Football fans, construction workers and restaurateurs have been named among those who would benefit from a new Vikings stadium.
Oakdale's representatives at the state Capitol want to add one more group to the list—low-income, preschool age children.
Sen. Chuck Wiger and Rep. Nora Slawik, both Maplewood DFLers, said they planned to introduce companion bills Monday that would devote any excess money raised for the facility—through mechanisms like gambling—to go toward early childhood education.
“If we can find the money for a Vikings stadium, we can fund early childhood education,” Slawik said. ”We have 7,000 kids on the waiting lists for childcare and these scholarships would make a significant difference.”
The money would go toward an existing scholarship program that gives low-income families in targeted areas—including Minneapolis and St. Paul—money for high quality childcare programs, Slawik said. The Legislature approved a one-time $6 million allocation for the program a couple of years ago, but that money has run out, she said.
Although Slawik's bill is worded to apply to any stadium funding bill, it specifically mentions H.F. 2810, which would use proceeds from electronic pull-tabs, electronic bingo and tipboard games to help fund the arena.
Attaching a provision like this to a stadium bill isn’t unprecedented, Slawik said.
A similar provision in the Twins stadium legislation devoted excess money to libraries and youth sports programs, she said.
Wiger said early childhood education funding is needed.
“We can save a great deal of money in the state on expensive long-term solutions if we’re able to have young people ready for school,” Wiger said. “It might be costs in special ed or remedial programs. If they’re ready for school, they’re much more likely to succeed.”

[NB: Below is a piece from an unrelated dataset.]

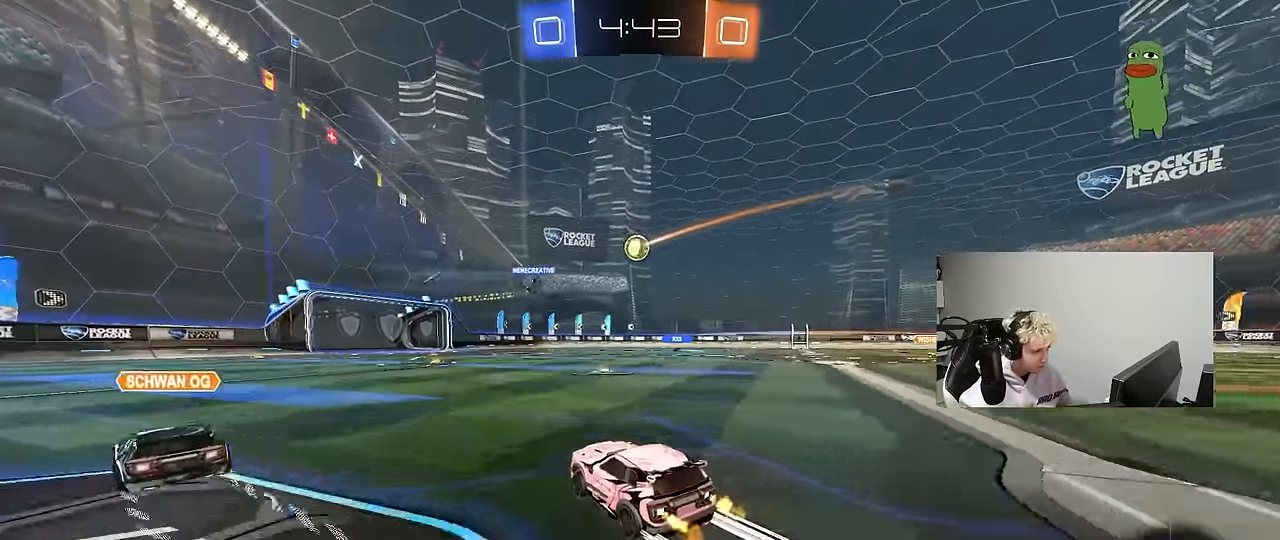
{"keys": [], "mouse": [], "mouse_move": "still", "events": [[17, "shift", "down"], [100, "shift", "up"], [333, "d", "up"], [483, "w", "up"]]}
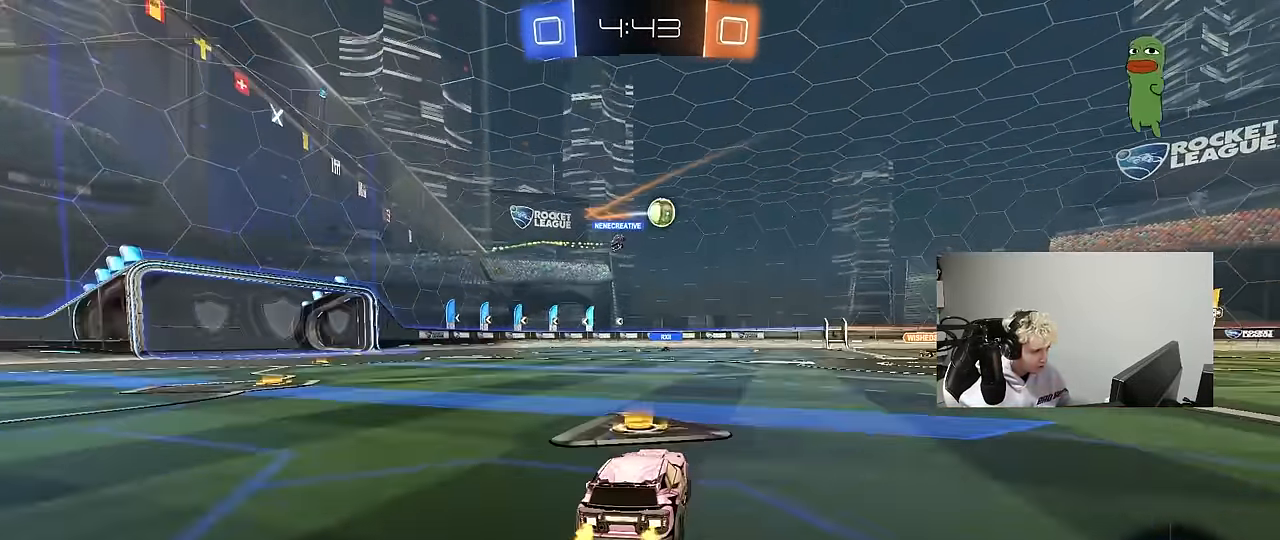
{"keys": ["w"], "mouse": [], "mouse_move": "still", "events": [[267, "d", "down"], [400, "d", "up"], [500, "w", "down"]]}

The bill has bipartisan support with five authors in the House, and five in the Senate, Slawik said.
Supporters’ strategy will be to get the provisions of the bill added as an amendment to any Vikings stadium bill, Slawik said, but they wanted to introduce separate bills to bring some attention to the idea in advance.
Whether a Vikings stadium bill will pass this session is still a big question, Slawik and Wiger said.
“I think it’s still in the ‘Hail Mary,’ category if it’s going to happen this year,” Wiger said Friday, “but until we’re done, anything can happen.”
If it doesn’t happen this year, it’ll happen next year, he said.
If given the opportunity this year, Slawik said, she’s leaning toward supporting a stadium bill.
“I think that a stadium is a lot about jobs, and this is what this session is about,” she said. “To me, it fits with the agenda of what I came here to do.”